Il cammino dei miei amici e il mio si è interrotto ai Sette Calici Fatati, dove riposano ancora le ossa del nostro primo gruppo di avventurieri con nomi oggi improponibili, ma per noi leggendari: Drago l’elfo, Mai Vero (nome pescato a caso dall’elenco telefonico) l’avventuriero, Tom il nano col raffreddore (che non trovava mai nulla col suo fine olfatto…eheheh).

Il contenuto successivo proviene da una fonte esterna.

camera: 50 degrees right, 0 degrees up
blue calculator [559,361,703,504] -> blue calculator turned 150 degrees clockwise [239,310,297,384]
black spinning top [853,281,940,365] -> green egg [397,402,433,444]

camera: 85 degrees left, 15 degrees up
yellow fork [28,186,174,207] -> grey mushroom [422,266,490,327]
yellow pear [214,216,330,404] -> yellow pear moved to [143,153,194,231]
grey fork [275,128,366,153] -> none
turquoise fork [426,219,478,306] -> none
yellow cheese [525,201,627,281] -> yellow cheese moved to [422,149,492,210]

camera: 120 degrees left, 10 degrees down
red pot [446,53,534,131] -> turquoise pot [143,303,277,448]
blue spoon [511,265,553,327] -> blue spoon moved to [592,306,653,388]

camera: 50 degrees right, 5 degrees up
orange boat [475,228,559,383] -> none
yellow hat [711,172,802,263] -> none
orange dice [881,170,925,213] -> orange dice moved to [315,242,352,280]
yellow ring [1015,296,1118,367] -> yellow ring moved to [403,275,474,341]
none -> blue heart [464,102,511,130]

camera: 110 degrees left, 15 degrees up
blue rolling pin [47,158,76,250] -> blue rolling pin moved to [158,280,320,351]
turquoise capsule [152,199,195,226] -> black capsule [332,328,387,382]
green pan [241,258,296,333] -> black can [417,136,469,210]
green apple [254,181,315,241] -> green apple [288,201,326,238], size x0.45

A mio parere, nemmeno D&D ci avrebbe preparato in un salto nel fantastico così moderato e assistito, per questo rimane il gioco modello della mia pre-adolescenza, assieme a Kata Kumbas, se vogliamo dirla tutta.
Saluti,
Mattia.
Guarda, sottoscrivo esattamente le tue sensazioni: anche se in maniera contestualmente diversa, le ho provate quasi uguali anche io.
Ti rimprovero solo di averli venduti… questa cosa NON SI DEVE FARE.
Ti invito a ritrovarli in giro e a fare un tuffo nei ricordi… Con una cinquantina di euro dovresti farti tutti i volumetti! 😉
Ciao Mauro,
ti dirò, ogni tanto controllo eBay, ma i prezzi sono molto più alti di quelli che dici tu; il mercato del collezionismo è tremendo!
Per giustificarmi in parte, sappi che al tempo vendetti il tutto perché vigeva la regola dello “scegli uno dei due”.
Per comprare i manuali risparmiavo sulla merenda a scuola e quando c’erano i soldini acquistavo il manuale sul quale avevo fantasticato un mese.
Credo che anche per questo i giochi fossero meno “mordi e fuggi” e le tabelle d’esperieza molto più sfidanti.
Tutto era più lento: il passaggio dall’infazia all’adoloscenza, l’uscita dei film di Guerre Stellari, la comunicazione e sì, anche i giochi di ruolo.